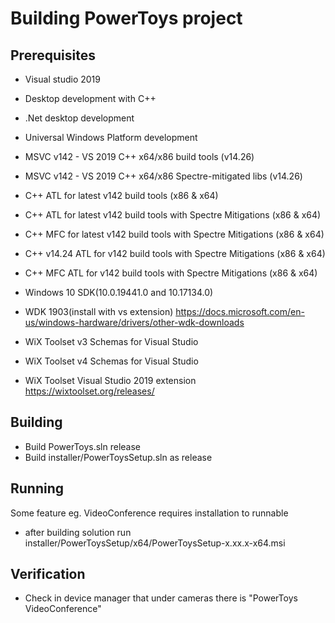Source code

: # Building PowerToys project

## Prerequisites
- Visual studio 2019
- Desktop development with C++
- .Net desktop development
- Universal Windows Platform development
- MSVC v142 - VS 2019 C++ x64/x86 build tools (v14.26)
- MSVC v142 - VS 2019 C++ x64/x86 Spectre-mitigated libs (v14.26)
- C++ ATL for latest v142 build tools (x86 & x64)
- C++ ATL for latest v142 build tools with Spectre Mitigations (x86 & x64)
- C++ MFC for latest v142 build tools with Spectre Mitigations (x86 & x64)
- C++ v14.24 ATL for v142 build tools with Spectre Mitigations (x86 & x64)
- C++ MFC ATL for v142 build tools with Spectre Mitigations (x86 & x64)
- Windows 10 SDK(10.0.19441.0 and 10.17134.0)

- WDK 1903(install with vs extension) https://docs.microsoft.com/en-us/windows-hardware/drivers/other-wdk-downloads
- WiX Toolset v3 Schemas for Visual Studio 
- WiX Toolset v4 Schemas for Visual Studio
- WiX Toolset Visual Studio 2019 extension https://wixtoolset.org/releases/


## Building 
- Build PowerToys.sln release
- Build installer/PowerToysSetup.sln as release

## Running
Some feature eg. VideoConference requires installation to runnable
- after building solution run installer/PowerToysSetup/x64/PowerToysSetup-x.xx.x-x64.msi

## Verification
- Check in device manager that under cameras there is "PowerToys VideoConference"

..........

> **Work to be completed**: Please retype exactly, and only, the lines starting at the one that contains "- WDK 1903(install" and ending with the last line of the material.

> **Output for this exercise**:
- WDK 1903(install with vs extension) https://docs.microsoft.com/en-us/windows-hardware/drivers/other-wdk-downloads
- WiX Toolset v3 Schemas for Visual Studio 
- WiX Toolset v4 Schemas for Visual Studio
- WiX Toolset Visual Studio 2019 extension https://wixtoolset.org/releases/


## Building 
- Build PowerToys.sln release
- Build installer/PowerToysSetup.sln as release

## Running
Some feature eg. VideoConference requires installation to runnable
- after building solution run installer/PowerToysSetup/x64/PowerToysSetup-x.xx.x-x64.msi

## Verification
- Check in device manager that under cameras there is "PowerToys VideoConference"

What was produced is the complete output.